Note: Nutritional Information is given for a single serving/large scoop (1/12th portion of the total recipe) and does not include a cone.
No ingredient pages have been written yet for any of the ingredients in this recipe. Like to see one? Let me know in the comments below or by email.
No pantry pages have been written yet for any of the ingredients in this recipe. Like to see one? Let me know in the comments below or by email.
It might sound a little unconventional, but this is a real crowd-pleaser. Strawberry and basil are incredible together, and the goat cheese adds a tanginess that makes the fruit really pop. It's summery, special, and delightfully surprising.
- 600 g strawberries preferably very ripe
- 1 cup sugar (see note)
- 75 g goat cheese
- 1.5 cups heavy cream
- 1 cup whole milk
- 10 g basil
Freeze the bowl of your ice cream maker per the manufacturer's instructions.
Combine all of the ingredients in a blender or food processor and blend until well-combined.
Chill the mixture for an hour, or up to overnight.
Add about 2/3 of the chilled mixture to your ice cream maker and run until thick and well-set. Scoop out the ice cream and run the ice cream maker with the remaining 1/3. Combine the finished ice cream and freeze until the ice cream reaches the desired thickness.
Freeze for an additional hour or so to achieve a creamy, scoopable consistency. Alternatively, freeze longer and remove the ice cream from the freezer about 5-10 minutes before serving.
Sugar: This recipe is best with very ripe, in-season strawberries.

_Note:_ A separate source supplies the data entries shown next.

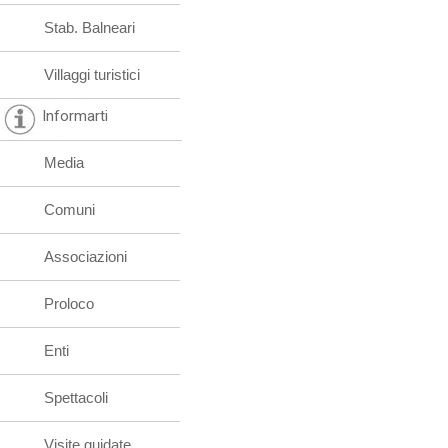
Stab. Balneari
Villaggi turistici
Informarti
Media
Comuni
Associazioni
Proloco
Enti
Spettacoli
Visite guidate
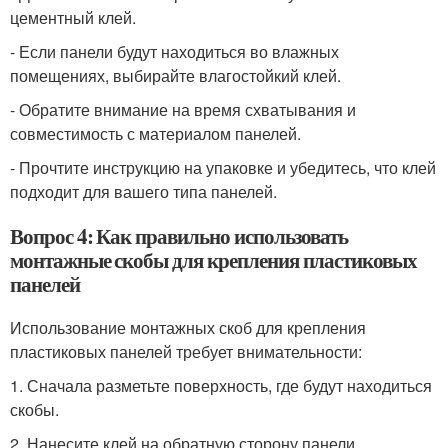
цементный клей.
- Если панели будут находиться во влажных
помещениях, выбирайте влагостойкий клей.
- Обратите внимание на время схватывания и
совместимость с материалом панелей.
- Прочтите инструкцию на упаковке и убедитесь, что клей
подходит для вашего типа панелей.
Вопрос 4: Как правильно использовать
монтажные скобы для крепления пластиковых
панелей
Использование монтажных скоб для крепления
пластиковых панелей требует внимательности:
1. Сначала разметьте поверхность, где будут находиться
скобы.
2. Нанесите клей на обратную сторону панели.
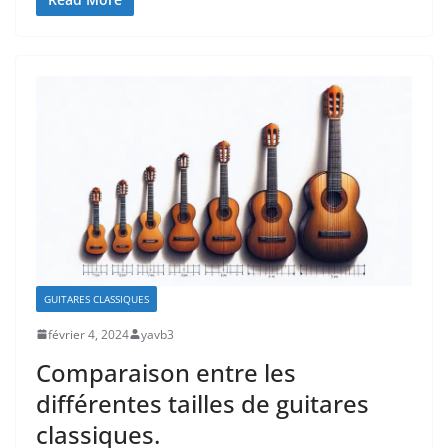
GUITARES CLASSIQUES
février 4, 2024
yavb3
Comparaison entre les
différentes tailles de guitares
classiques.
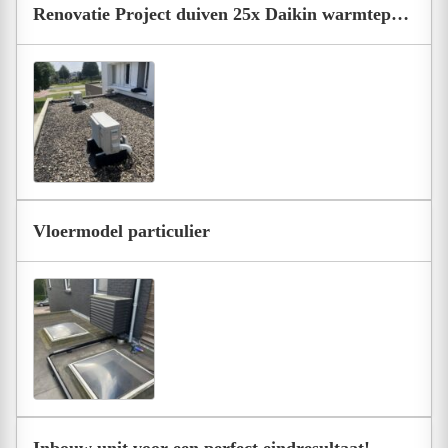
Renovatie Project duiven 25x Daikin warmtepomp
Vloermodel particulier
Inbouw unit voor een perfect eindresultaat!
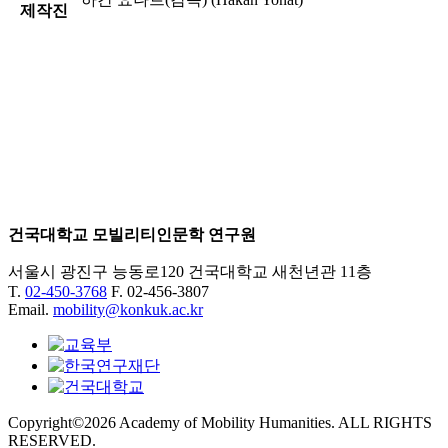
제작진
건국대학교 모빌리티인문학 연구원
서울시 광진구 능동로120 건국대학교 새천년관 11층
T.
02-450-3768
F. 02-456-3807
Email.
mobility@konkuk.ac.kr
Copyright©2026 Academy of Mobility Humanities. ALL RIGHTS
RESERVED.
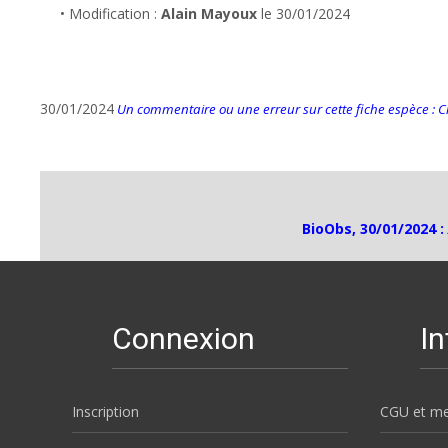
• Modification :
Alain Mayoux
le 30/01/2024
30/01/2024
Un commentaire ou une erreur sur cette fiche espèce : Cli
BioObs, 30/01/2024 :
Connexion
I
Inscription
CGU et me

If your strawberries aren't the sweetest you might find that you need to add a little more sugar. Try tasting the mixtures before adding it to the ice cream maker to see if it's to your taste - I personally dislike overly sugary ice cream.
Texture: Home ice cream makers can rarely achieve a firm-set ice cream right out of the machine, and are more likely to be closer to yield something like soft-serve. Freezing the ice cream will give you a much firmer set, but will also tend to over-freeze things, yielding a rather solid block. To overcome this, I like to take the finished ice cream out of the freezer about 10 minutes before scooping.